### TEXT PROVIDED
----------------

November 7, 2018 GMT


Now is the time to take your respective corners for the next battle royale: Redistricting.

The winners of the House and Senate in Tuesday’s elections know their places. Most of them have been true to their tickets most of their adult lives.

So leave it to a Democrat to pull back the curtain to reveal how “fake news” was alive and well on Election Day.

A Democrat and one of my favorite female warriors, Eleanor Holmes Norton, slid to re-election Tuesday but was tripped by two political speed bumps. One was paved by City Hall, which failed to ensure that there were enough vote-counting machines on Capitol Hill.


Tweeted longtime D.C. reporter Tom Sherwood: ”‘This is outrageous,’ says DC Del. Eleanor Holmes Norton as she arrives to vote at crowded Eastern Market where only ONE vote-counting machine is here for two precincts (88 89). @kojoshow @wcp.”

That’s what happens when City Hall, which is overrun with Democrats and progressives, doesn’t walk the talk.

Also about mid-afternoon Tuesday, Mrs. Norton tripped herself, tweeting: “700,000 taxpaying DC residents, who are denied their congressional voting rights, remind you to vote today. Help us bring the change necessary to achieve #DCStatehood #TaxationWithoutRepresentation #ElectionDay.”

----------------

### TO DO
Reproduce the part of the Election Day text starting with "Now is the time" and going on through "on Election Day.". You will not need the records that follow.

Stored items

----------------

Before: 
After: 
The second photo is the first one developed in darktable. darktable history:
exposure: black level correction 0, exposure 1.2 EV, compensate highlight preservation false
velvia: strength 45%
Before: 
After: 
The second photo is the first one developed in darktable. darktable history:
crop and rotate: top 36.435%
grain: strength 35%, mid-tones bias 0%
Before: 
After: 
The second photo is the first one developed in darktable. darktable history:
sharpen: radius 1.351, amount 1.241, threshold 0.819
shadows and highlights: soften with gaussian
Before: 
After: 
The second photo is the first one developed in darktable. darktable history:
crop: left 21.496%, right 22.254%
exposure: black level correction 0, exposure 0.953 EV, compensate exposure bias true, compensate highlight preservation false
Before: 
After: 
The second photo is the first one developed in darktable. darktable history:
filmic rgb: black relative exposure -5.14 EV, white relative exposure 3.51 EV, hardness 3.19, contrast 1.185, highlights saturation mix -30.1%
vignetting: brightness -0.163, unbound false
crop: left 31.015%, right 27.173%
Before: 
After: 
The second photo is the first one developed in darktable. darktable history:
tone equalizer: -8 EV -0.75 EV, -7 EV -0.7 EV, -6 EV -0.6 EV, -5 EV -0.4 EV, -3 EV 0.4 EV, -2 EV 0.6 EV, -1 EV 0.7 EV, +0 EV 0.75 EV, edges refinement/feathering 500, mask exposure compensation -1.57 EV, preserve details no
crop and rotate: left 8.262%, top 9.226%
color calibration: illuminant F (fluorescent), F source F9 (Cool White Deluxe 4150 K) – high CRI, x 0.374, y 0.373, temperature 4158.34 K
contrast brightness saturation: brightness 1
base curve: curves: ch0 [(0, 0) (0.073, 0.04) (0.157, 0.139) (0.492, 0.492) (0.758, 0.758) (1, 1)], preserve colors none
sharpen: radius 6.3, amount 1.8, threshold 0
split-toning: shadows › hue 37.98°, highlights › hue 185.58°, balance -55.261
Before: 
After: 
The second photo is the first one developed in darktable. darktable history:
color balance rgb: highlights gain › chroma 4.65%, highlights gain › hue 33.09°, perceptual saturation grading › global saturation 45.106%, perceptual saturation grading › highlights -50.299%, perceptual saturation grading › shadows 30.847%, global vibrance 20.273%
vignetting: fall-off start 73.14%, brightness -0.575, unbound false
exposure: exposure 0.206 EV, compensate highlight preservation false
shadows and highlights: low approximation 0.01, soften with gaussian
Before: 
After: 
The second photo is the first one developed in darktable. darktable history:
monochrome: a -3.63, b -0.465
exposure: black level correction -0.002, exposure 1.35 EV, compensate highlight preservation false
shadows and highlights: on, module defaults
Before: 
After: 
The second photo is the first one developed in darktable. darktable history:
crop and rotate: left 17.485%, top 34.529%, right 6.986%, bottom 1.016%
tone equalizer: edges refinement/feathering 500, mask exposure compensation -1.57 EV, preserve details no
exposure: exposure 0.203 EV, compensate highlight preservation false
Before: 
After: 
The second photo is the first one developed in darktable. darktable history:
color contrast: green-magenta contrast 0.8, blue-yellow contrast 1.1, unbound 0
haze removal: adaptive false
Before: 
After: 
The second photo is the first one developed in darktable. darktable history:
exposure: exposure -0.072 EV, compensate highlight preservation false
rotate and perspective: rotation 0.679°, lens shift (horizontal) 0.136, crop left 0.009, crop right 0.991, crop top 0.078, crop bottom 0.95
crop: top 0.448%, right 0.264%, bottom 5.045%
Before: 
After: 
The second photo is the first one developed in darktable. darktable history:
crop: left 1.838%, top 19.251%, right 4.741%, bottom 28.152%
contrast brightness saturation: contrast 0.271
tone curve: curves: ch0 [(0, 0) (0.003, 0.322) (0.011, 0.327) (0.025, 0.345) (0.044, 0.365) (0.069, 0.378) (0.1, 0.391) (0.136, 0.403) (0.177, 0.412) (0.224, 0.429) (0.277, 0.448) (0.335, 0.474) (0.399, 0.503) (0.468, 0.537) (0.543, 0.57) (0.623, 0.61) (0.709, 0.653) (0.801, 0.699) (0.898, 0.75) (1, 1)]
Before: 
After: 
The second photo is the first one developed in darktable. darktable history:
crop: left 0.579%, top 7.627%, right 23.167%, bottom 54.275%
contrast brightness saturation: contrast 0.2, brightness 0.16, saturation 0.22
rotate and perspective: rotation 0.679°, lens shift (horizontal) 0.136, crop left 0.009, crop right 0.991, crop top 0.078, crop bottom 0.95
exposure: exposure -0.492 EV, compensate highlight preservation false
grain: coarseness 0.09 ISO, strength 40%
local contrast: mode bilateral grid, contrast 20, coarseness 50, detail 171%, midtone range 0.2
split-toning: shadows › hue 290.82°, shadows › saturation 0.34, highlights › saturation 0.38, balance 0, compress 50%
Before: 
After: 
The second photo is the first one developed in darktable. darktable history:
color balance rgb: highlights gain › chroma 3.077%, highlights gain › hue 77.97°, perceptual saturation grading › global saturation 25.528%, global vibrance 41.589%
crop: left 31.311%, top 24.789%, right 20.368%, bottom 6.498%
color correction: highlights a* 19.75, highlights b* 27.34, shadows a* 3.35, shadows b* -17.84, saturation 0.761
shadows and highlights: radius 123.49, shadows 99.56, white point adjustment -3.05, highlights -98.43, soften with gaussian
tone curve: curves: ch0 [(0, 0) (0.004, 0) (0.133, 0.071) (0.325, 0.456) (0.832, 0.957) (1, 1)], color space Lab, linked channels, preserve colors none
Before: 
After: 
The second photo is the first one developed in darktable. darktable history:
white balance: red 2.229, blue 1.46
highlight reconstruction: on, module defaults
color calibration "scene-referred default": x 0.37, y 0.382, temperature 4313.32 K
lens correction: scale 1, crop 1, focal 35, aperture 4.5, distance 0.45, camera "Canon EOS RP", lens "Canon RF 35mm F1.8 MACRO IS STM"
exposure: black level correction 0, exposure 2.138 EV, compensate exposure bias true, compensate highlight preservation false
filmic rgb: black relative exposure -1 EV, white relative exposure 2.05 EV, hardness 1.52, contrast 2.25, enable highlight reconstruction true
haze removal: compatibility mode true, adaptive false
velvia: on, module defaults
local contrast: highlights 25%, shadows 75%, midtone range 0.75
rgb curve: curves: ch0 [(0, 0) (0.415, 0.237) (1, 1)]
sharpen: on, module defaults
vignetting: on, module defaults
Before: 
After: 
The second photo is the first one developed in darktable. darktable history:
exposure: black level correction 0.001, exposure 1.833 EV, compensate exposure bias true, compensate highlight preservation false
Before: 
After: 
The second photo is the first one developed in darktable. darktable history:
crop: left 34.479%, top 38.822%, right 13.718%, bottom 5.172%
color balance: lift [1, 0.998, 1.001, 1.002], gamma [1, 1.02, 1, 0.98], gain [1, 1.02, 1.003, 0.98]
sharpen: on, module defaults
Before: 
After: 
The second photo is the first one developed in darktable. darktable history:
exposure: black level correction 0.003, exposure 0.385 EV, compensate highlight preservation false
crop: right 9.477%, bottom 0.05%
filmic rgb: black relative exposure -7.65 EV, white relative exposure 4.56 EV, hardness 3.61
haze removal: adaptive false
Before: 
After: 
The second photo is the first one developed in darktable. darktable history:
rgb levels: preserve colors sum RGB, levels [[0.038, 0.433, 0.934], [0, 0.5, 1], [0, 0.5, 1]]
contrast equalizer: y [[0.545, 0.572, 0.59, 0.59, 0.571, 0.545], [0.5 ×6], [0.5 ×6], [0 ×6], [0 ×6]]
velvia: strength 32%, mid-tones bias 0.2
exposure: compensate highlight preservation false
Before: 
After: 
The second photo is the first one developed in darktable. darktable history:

----------------

### TASK ANSWER
Now is the time to take your respective corners for the next battle royale: Redistricting.

The winners of the House and Senate in Tuesday’s elections know their places. Most of them have been true to their tickets most of their adult lives.

So leave it to a Democrat to pull back the curtain to reveal how “fake news” was alive and well on Election Day.